Whichever lines include the word "fall", copy them as they appear in the data.
++++ Records shown
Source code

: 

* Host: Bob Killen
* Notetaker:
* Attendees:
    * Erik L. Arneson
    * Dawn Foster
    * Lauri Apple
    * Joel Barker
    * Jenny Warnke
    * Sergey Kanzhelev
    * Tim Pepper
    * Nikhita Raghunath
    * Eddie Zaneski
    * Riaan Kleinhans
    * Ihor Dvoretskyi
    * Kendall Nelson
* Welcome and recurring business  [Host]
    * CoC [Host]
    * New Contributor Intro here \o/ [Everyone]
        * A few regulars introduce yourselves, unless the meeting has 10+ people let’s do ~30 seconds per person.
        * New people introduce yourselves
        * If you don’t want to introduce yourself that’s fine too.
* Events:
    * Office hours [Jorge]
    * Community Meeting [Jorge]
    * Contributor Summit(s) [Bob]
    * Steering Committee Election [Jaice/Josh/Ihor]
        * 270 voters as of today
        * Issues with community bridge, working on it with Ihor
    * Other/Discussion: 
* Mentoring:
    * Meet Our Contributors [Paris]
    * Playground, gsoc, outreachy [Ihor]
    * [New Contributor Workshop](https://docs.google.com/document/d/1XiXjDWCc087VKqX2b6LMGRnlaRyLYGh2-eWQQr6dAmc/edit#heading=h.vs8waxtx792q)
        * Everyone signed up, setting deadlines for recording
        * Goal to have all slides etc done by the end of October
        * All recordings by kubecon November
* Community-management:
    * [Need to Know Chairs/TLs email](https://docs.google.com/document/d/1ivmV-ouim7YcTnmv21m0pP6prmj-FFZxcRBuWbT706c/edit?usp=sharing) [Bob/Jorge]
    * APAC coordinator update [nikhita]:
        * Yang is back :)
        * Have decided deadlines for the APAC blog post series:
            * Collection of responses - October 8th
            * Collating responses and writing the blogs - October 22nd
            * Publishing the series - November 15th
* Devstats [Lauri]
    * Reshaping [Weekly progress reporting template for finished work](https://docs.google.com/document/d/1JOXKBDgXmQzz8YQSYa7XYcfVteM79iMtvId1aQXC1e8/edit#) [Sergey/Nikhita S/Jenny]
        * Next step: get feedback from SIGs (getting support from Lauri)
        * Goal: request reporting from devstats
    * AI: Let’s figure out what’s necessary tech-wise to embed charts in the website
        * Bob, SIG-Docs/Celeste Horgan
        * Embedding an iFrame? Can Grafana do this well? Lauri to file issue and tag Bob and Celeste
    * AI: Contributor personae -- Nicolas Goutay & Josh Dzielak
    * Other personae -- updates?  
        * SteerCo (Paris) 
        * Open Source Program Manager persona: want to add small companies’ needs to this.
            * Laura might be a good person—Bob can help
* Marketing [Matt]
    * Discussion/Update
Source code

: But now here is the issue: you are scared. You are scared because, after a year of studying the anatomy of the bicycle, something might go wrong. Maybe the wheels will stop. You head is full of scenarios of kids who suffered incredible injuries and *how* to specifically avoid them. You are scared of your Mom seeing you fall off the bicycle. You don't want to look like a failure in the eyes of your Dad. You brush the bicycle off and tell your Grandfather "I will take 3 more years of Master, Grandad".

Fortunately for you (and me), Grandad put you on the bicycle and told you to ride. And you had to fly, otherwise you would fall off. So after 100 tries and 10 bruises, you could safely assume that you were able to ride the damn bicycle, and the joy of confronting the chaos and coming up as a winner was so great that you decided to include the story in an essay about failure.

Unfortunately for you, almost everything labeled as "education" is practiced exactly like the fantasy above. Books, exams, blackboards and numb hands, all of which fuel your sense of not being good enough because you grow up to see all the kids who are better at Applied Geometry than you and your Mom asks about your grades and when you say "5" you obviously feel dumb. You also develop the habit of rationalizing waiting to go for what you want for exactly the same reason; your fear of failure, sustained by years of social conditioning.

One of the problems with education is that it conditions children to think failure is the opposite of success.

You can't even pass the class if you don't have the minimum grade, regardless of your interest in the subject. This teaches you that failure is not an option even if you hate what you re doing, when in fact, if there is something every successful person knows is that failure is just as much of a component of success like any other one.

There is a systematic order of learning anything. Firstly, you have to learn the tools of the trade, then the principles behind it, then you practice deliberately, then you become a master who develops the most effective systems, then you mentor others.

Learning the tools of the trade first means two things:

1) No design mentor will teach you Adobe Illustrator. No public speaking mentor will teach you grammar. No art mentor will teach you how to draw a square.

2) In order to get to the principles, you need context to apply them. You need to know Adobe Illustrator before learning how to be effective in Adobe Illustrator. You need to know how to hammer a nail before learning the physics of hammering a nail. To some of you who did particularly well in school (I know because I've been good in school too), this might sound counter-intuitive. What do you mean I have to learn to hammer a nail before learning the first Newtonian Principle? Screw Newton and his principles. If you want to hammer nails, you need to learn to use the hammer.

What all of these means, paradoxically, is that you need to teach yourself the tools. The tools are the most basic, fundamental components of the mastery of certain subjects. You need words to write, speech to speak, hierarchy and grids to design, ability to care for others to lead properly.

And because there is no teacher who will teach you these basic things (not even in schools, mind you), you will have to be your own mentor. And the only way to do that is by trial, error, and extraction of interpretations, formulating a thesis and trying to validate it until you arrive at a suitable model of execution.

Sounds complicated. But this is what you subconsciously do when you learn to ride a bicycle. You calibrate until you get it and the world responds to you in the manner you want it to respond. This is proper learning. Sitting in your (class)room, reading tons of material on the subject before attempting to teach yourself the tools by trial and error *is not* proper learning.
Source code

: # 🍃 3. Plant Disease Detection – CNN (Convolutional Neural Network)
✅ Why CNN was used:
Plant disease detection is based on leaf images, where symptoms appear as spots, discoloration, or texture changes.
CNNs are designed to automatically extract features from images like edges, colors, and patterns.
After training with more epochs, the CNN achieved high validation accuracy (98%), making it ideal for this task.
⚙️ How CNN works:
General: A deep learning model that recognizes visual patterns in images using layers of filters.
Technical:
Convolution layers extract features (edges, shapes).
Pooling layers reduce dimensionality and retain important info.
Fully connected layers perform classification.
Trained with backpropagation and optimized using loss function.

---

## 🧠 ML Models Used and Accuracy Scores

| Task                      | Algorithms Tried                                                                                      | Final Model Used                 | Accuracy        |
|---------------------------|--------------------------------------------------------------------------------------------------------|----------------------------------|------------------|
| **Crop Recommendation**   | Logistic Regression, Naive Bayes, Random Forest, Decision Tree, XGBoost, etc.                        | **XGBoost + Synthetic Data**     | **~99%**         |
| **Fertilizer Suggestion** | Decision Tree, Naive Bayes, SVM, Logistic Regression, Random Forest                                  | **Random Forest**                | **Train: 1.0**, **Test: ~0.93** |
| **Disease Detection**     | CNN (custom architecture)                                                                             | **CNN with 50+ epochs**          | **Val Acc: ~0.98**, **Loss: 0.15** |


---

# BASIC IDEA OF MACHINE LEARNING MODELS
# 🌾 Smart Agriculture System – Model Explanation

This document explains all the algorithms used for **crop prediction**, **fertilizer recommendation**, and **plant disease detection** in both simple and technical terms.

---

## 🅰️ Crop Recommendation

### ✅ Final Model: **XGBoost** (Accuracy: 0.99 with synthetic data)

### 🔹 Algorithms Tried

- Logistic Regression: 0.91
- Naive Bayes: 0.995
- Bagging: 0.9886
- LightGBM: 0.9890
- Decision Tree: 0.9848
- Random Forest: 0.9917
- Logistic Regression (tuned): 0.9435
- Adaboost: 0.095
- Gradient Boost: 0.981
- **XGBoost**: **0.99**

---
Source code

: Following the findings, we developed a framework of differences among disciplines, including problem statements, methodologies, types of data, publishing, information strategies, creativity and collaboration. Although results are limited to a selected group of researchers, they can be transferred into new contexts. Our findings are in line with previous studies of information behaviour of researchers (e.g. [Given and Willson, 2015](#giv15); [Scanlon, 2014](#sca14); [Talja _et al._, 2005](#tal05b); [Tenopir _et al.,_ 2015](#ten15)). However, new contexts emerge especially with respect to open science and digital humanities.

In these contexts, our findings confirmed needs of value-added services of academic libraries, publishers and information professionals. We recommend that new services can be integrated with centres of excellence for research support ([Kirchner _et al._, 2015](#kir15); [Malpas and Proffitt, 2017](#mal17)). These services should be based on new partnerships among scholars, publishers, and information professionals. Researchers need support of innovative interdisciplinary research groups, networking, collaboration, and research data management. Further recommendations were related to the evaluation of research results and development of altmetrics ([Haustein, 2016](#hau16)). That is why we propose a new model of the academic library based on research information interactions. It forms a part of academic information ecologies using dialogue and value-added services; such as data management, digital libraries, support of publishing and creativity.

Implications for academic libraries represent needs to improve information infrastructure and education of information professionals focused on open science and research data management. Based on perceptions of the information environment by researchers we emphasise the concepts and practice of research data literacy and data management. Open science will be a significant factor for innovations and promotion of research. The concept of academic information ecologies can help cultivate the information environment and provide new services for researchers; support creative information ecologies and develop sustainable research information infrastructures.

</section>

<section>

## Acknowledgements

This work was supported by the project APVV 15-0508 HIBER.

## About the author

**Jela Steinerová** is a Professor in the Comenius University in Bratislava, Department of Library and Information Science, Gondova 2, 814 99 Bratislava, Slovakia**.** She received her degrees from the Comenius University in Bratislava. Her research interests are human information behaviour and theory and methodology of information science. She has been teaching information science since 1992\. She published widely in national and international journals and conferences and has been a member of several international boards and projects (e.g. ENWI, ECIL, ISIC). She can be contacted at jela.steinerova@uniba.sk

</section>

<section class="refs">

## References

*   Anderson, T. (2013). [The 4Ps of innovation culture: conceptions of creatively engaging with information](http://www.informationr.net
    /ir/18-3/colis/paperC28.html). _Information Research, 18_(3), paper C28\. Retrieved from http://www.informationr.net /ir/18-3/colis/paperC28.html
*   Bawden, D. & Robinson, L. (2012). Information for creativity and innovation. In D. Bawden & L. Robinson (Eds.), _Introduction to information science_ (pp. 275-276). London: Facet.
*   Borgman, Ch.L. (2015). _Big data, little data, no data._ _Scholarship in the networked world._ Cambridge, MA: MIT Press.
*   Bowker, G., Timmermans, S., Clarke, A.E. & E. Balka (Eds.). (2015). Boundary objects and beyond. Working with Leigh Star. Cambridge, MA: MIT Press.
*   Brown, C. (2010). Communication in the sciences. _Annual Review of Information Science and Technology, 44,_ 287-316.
++++++++
## Task solution
: But now here is the issue: you are scared. You are scared because, after a year of studying the anatomy of the bicycle, something might go wrong. Maybe the wheels will stop. You head is full of scenarios of kids who suffered incredible injuries and *how* to specifically avoid them. You are scared of your Mom seeing you fall off the bicycle. You don't want to look like a failure in the eyes of your Dad. You brush the bicycle off and tell your Grandfather "I will take 3 more years of Master, Grandad".
Fortunately for you (and me), Grandad put you on the bicycle and told you to ride. And you had to fly, otherwise you would fall off. So after 100 tries and 10 bruises, you could safely assume that you were able to ride the damn bicycle, and the joy of confronting the chaos and coming up as a winner was so great that you decided to include the story in an essay about failure.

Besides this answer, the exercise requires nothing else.